Bugün Ulusal Kurtuluş Savaşımızın kahramanlarından Hasan Tahsin'i ilk kurşunu atışının ve ardından şehit edilişinin 98'inci yılında büyük bir onurla anıyoruz.
15 Mayıs 1919. İtilaf Devletleri’nin onayıyla Yunan ordusu İzmir'i işgâl ediyor.
15 Mayıs 1919'da onun attığı ilk kurşun vatanın neredeyse tamamının işgâlden kurtulması için ilk kıvılcımı ateşledi. O ilk kıvılcımdan 4 gün sonra Samsun'dan başlayan kurtuluş mücadelesi 9 Eylül 1922'de yine bu kentte sona erdi. Hükûmet Konağına yeniden Türk Bayrağı çekildi. Geldikleri gibi gittiler.
15 Mayıs 1919. Sabah 07.30 suları. Sabah saat 09.00'a doğru, Pasaport Limanına Yunan gemileri çıkarma yapmaya başlamıştı. İzmirli Rumlar, ellerinde Yunan bayraklarıyla orduyu karşılıyor, gemilerden inen askerler işgal edecekleri mahallelere dağılmak üzere hazırlanıyorlardı. Yunan askerlerinin yürüyüşe geçtiği sırada, Hukuk-u Beşer Gazetesi Başyazarı Hasan Tahsin bir anda kalabalığın arasından sıyrılarak ön tarafa geçti... Ruhu bağımsızlık ateşiyle yanıyordu. Gördüklerini daha fazla kaldıramadı. Ve o tarihi kurşunu sıktı.

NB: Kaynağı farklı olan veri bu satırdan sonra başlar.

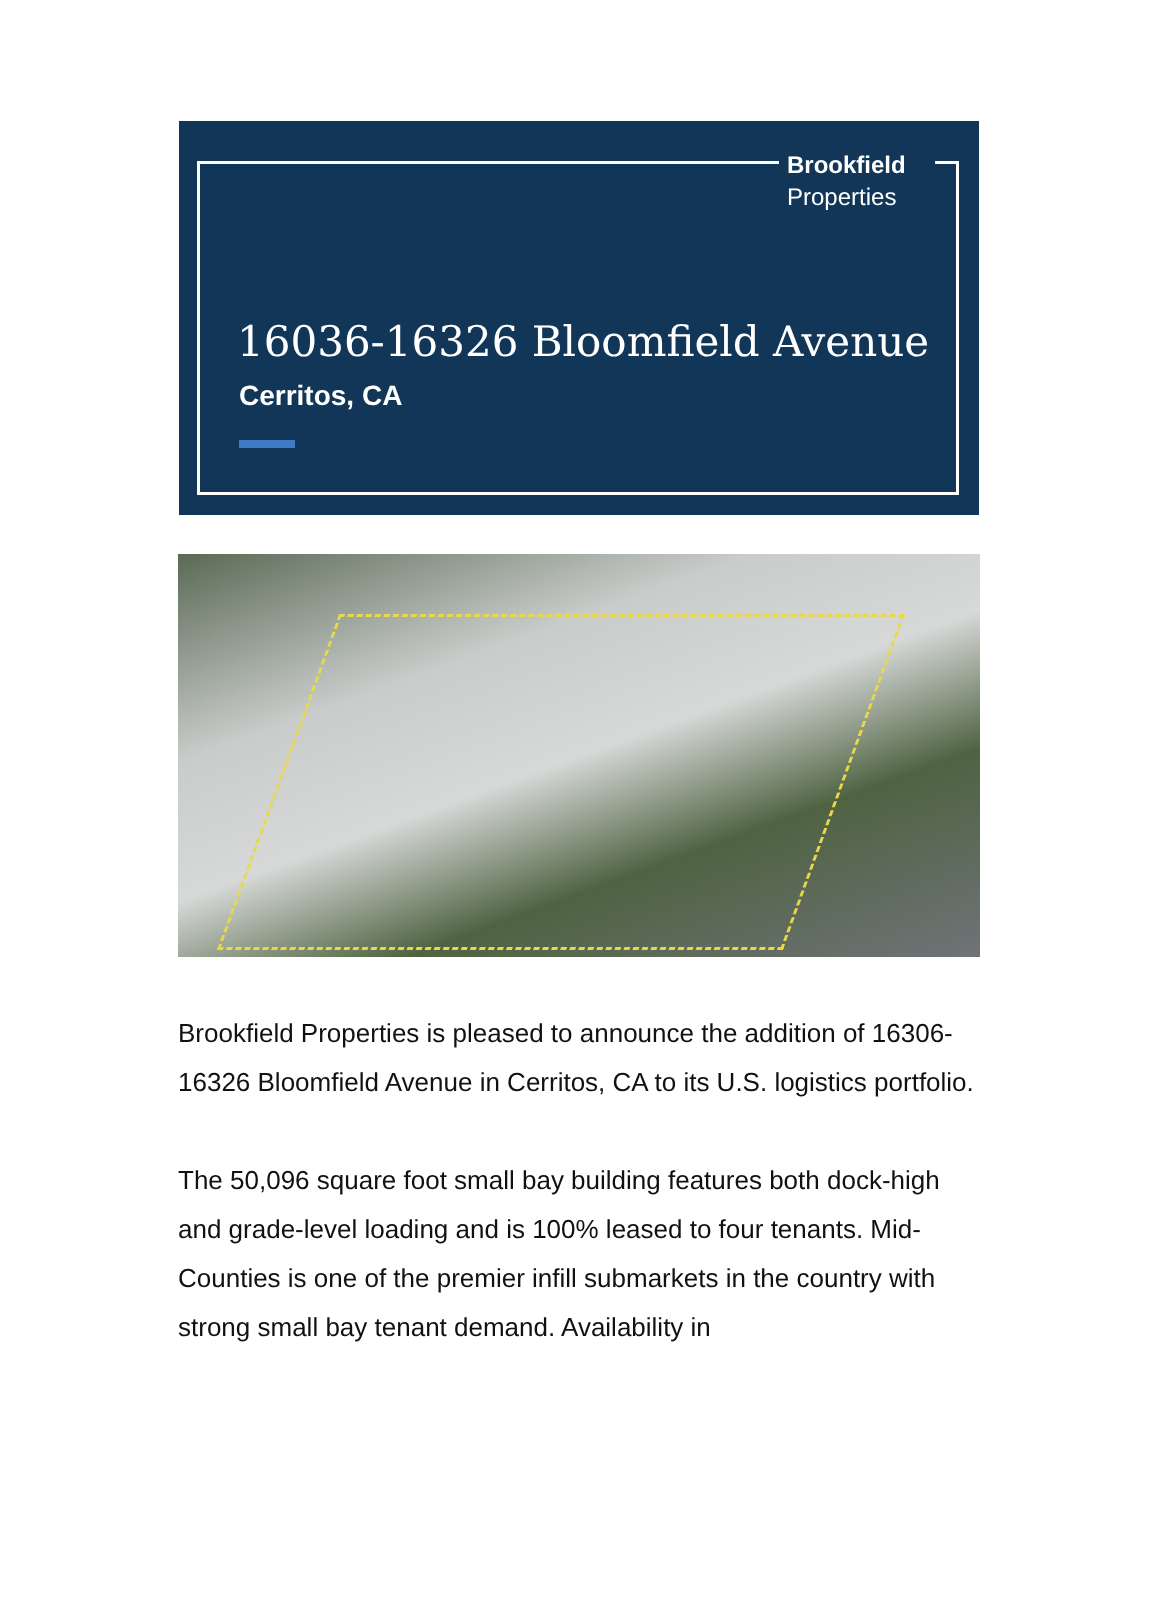Brookfield
Properties
16036-16326 Bloomfield Avenue
Cerritos, CA
Brookfield Properties is pleased to announce the addition of 16306-16326 Bloomfield Avenue in Cerritos, CA to its U.S. logistics portfolio.
The 50,096 square foot small bay building features both dock-high and grade-level loading and is 100% leased to four tenants. Mid-Counties is one of the premier infill submarkets in the country with strong small bay tenant demand. Availability in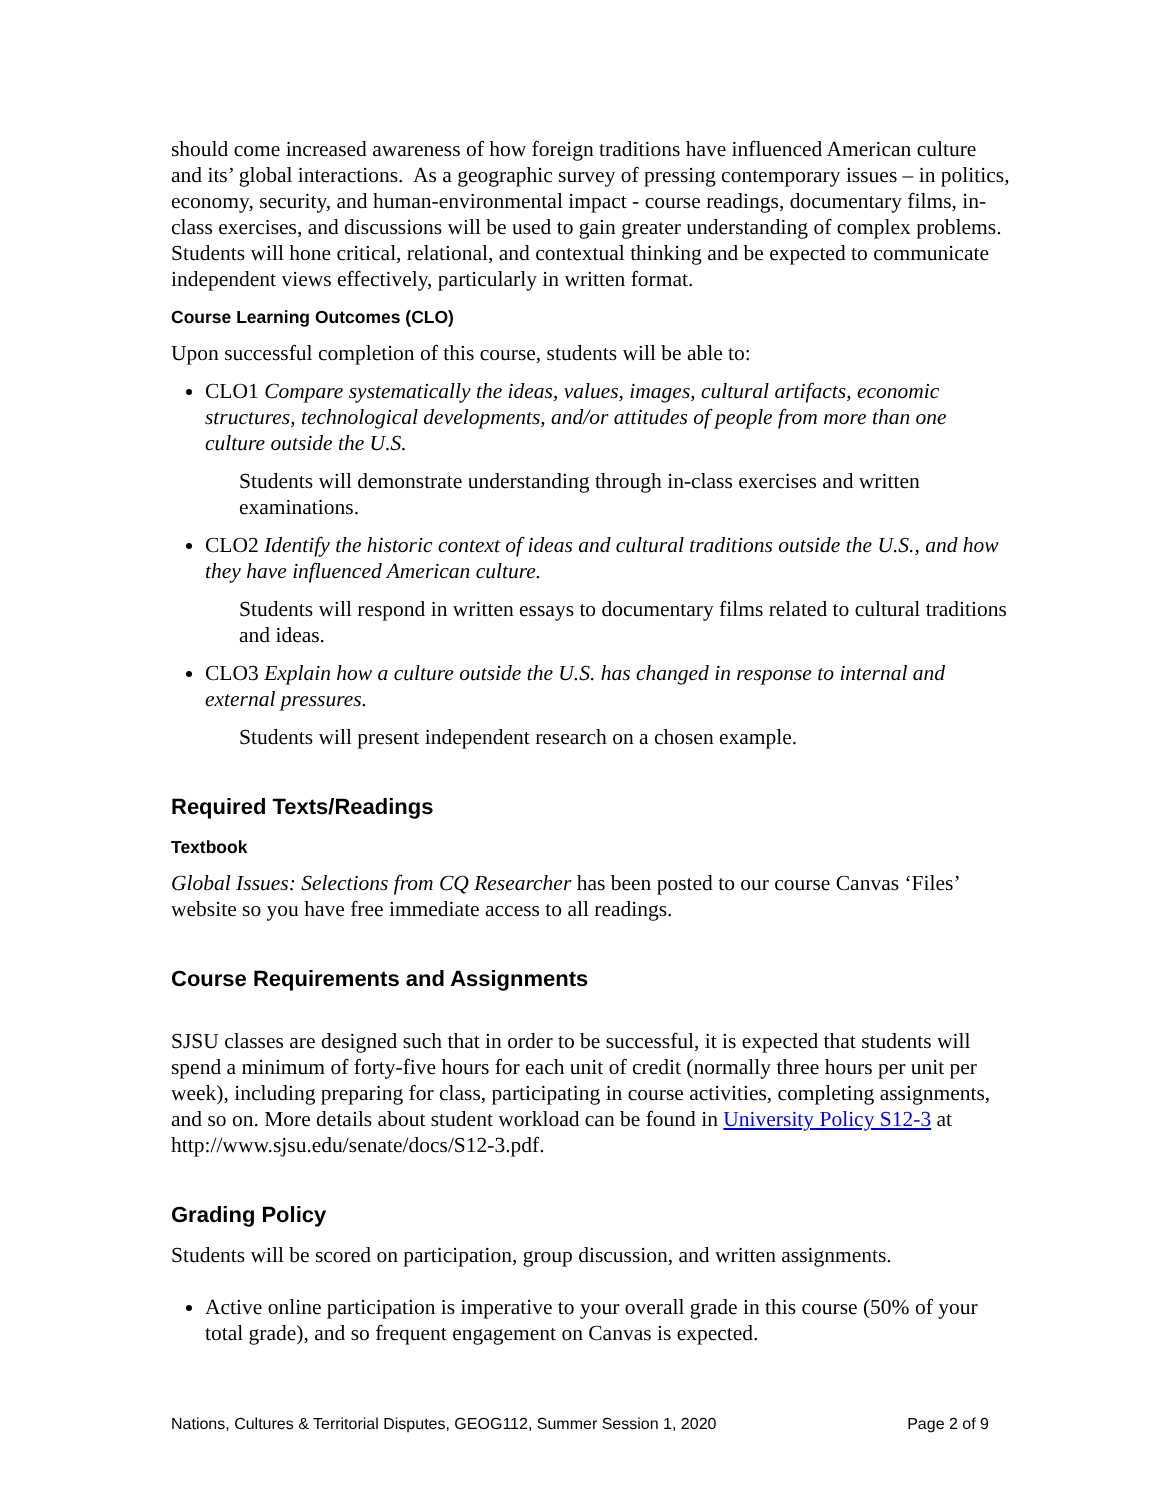should come increased awareness of how foreign traditions have influenced American culture and its’ global interactions. As a geographic survey of pressing contemporary issues – in politics, economy, security, and human-environmental impact - course readings, documentary films, in-class exercises, and discussions will be used to gain greater understanding of complex problems. Students will hone critical, relational, and contextual thinking and be expected to communicate independent views effectively, particularly in written format.
Course Learning Outcomes (CLO)
Upon successful completion of this course, students will be able to:
CLO1 Compare systematically the ideas, values, images, cultural artifacts, economic structures, technological developments, and/or attitudes of people from more than one culture outside the U.S.
Students will demonstrate understanding through in-class exercises and written examinations.
CLO2 Identify the historic context of ideas and cultural traditions outside the U.S., and how they have influenced American culture.
Students will respond in written essays to documentary films related to cultural traditions and ideas.
CLO3 Explain how a culture outside the U.S. has changed in response to internal and external pressures.
Students will present independent research on a chosen example.
Required Texts/Readings
Textbook
Global Issues: Selections from CQ Researcher has been posted to our course Canvas ‘Files’ website so you have free immediate access to all readings.
Course Requirements and Assignments
SJSU classes are designed such that in order to be successful, it is expected that students will spend a minimum of forty-five hours for each unit of credit (normally three hours per unit per week), including preparing for class, participating in course activities, completing assignments, and so on. More details about student workload can be found in University Policy S12-3 at http://www.sjsu.edu/senate/docs/S12-3.pdf.
Grading Policy
Students will be scored on participation, group discussion, and written assignments.
Active online participation is imperative to your overall grade in this course (50% of your total grade), and so frequent engagement on Canvas is expected.
Nations, Cultures & Territorial Disputes, GEOG112, Summer Session 1, 2020 Page 2 of 9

Hasan Tahsin, gerçek adı Osman Nevres, ülkemizin düşman işgali sırasında yaptığı konuşmalar, yazılar ve hazırladığı bildirilerle direnen, halkı aydınlatan bununla yetinmeyerek düşmana ilk kurşunu sıkan ve orada şehit edilen kahraman. Bir gazeteci.
Hasan Tahsin orada şehit edilse de, o kurşunun yaktığı ateş ile Kurtuluş Savaşı zaferle sonuçlandı.
İzmir’in işgâli ve ilk kurşunla Anadolu'nun dört bir yanından tepkiler yükselmiş, Türk halkında direnme, işgâllere karşı koyma bilinci uyanmıştı.
İlk kurşun Milli Mücadelenin simgesidir. İzmir de aydınlığın.
Hasan Tahsin ve Ulusal Kurtuluş Savaşı şehitlerimizi bir kez daha saygı ve minnetle anıyoruz.
Ancak...
Aradan neredeyse bir asır geçse de bu coğrafyada gazetecilik yapmak hala çok zor. Giderek daha da zorlaşıyor. Ülkemiz adeta bir gazeteci hapishanesine dönüştürüldü. 159 gazeteci parmaklıklar ardında. Yazmaları, konuşmaları engelleniyor. Gazetecilik yapmak suç olarak görülüyor. Halka gerçekleri söylemek, doğru haberleri aktarmak çok zor bir hal aldı.
Türkiye’de ve dünyada basın özgürlüğünü, düşünce ve ifade özgürlüğünü, halkın haber alma hakkını savunan gazeteciler, çeşitli saldırılara maruz kalmaya devam ediyor.
Bizleri işgâlden kurtaran Türkiye Cumhuriyeti'nin kurucusu Mustafa Kemal Atatürk'e ağza alınmayacak hakaretler ediliyor ve bunlar yayınlanıyor. Bunu kabul etmiyoruz. Atatürk'e ve Kurtuluş Savaşı kahramanlarına hakaret edenleri kınıyoruz.
Ülkemiz zor günlerden geçiyor. Bize düşen bu zorlukları yenebilmek için ayrılmadan, ayrışmadan birlik içinde olmaktır.
Tarih bizlere birlik içinde nasıl ulus olabileceğimizi göstermiştir. Bugün de bütün zorlukları birlikte aşacağız.
Bizler, Hasan Tahsin ve Cumhuriyet ruhunu ilk günkü inançla yaşatmayı sürdürecek ve mücadeleye devam edeceğiz.